Nicholas Hoekstra, current student
Nicholas got bitten by the tech bug at a young age when he dabbled in web creation and HTML, but it wasn’t until high school that he realized he could turn his hobby into a career. Keen to “delve right in,” his interest was piqued by SFU’s computing science program.
A curious mind, a drive to experiment, and the ability to think outside the box are important skills for computing science students, says Nicholas.
“I like being able to actually see how different programs and software actually work, rather than just taking it for granted as some magical application,” he says. “Creativity is also useful to find solution to problems and recognize patterns.”

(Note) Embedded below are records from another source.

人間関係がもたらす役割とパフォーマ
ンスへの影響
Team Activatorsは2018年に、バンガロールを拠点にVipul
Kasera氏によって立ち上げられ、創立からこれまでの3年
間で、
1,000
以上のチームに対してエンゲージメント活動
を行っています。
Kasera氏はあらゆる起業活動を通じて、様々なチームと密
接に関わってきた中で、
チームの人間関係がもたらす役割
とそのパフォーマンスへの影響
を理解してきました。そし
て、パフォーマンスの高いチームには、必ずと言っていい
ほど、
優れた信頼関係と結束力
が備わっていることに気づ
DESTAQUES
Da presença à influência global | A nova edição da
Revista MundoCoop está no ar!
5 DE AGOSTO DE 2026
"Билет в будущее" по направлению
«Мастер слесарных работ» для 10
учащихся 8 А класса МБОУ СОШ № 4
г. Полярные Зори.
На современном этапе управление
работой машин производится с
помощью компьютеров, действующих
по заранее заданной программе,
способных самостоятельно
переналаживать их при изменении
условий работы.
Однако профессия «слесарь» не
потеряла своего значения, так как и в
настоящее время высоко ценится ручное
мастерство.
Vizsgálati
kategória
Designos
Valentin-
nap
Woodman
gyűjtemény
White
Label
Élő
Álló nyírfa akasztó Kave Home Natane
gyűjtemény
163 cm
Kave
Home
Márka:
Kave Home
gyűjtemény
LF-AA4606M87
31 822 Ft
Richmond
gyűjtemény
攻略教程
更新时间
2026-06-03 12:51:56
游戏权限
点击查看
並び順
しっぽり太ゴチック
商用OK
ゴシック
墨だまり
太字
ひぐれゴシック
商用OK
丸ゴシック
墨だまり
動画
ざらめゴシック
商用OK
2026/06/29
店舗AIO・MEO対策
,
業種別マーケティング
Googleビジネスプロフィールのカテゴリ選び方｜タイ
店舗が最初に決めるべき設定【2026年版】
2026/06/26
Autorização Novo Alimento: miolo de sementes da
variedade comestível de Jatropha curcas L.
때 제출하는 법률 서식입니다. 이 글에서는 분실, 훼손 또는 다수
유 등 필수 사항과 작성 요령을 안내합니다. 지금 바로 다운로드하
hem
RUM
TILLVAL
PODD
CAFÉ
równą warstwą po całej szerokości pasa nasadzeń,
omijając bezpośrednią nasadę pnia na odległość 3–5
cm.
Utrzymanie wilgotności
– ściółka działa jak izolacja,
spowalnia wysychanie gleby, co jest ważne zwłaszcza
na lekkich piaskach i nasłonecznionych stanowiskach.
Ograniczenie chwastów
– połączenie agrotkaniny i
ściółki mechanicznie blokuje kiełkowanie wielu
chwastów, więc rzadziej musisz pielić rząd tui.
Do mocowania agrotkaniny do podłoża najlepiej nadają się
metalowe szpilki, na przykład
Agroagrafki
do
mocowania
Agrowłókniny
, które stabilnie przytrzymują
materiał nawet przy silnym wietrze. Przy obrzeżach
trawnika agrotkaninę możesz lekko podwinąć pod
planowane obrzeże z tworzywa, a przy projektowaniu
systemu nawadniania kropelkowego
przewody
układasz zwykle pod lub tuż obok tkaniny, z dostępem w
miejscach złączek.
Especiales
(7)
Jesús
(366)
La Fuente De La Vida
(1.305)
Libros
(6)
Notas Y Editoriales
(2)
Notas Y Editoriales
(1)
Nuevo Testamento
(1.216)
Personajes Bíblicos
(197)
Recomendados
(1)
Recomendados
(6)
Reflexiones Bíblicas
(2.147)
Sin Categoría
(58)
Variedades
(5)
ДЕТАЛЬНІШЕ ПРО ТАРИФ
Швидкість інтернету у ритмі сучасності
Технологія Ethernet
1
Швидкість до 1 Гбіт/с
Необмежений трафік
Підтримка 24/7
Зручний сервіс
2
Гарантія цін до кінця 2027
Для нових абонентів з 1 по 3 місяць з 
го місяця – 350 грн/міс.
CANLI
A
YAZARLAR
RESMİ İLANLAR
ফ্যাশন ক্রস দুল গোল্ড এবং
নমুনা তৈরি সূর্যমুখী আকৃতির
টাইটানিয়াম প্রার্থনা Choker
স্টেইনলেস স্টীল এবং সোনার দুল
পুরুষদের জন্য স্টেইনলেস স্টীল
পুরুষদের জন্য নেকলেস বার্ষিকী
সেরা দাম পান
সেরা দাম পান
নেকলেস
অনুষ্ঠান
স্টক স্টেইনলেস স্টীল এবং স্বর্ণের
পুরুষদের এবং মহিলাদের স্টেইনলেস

He emphasizes the benefits of getting involved in the rich extracurricular life at SFU. He has been a core member of the Computing Science Student Society, acting at various times as a representative, vice president and secretary.
“It’s a lot of fun and a great way to meet and talk to students who are in the same field as you outside of class,” he says.
“It bridges the gap between departments and opens up a lot of opportunities. Especially when you’re first coming into school, you get to meet a lot of people studying at the same time, so it makes transition a lot easier.”
Nicholas recommends that new students break out of their comfort zones and try new things. “You never know, you might discover that you really like something unexpected,” he says. He is currently on the co-op program, working for the Government of Canada in Ottawa.
“Co-op is one of the most important and rewarding and best experiences you can have when you’re still in school,” he says. “It gives you so many skills and an employable background.”
Nicholas found that the program was flexible enough to allow him to study the aspects that interested him most, while still getting a solid grasp of the fundamentals: “You can set your own pace and choose different concentrations in the program, so you’re not locked into any huge life decisions early on.”
A flexible career pathway was important for Nicholas, who relishes new challenges and variety of work. “With computing science, you’re not limited in your career or job choice because everything uses technology today,” he says.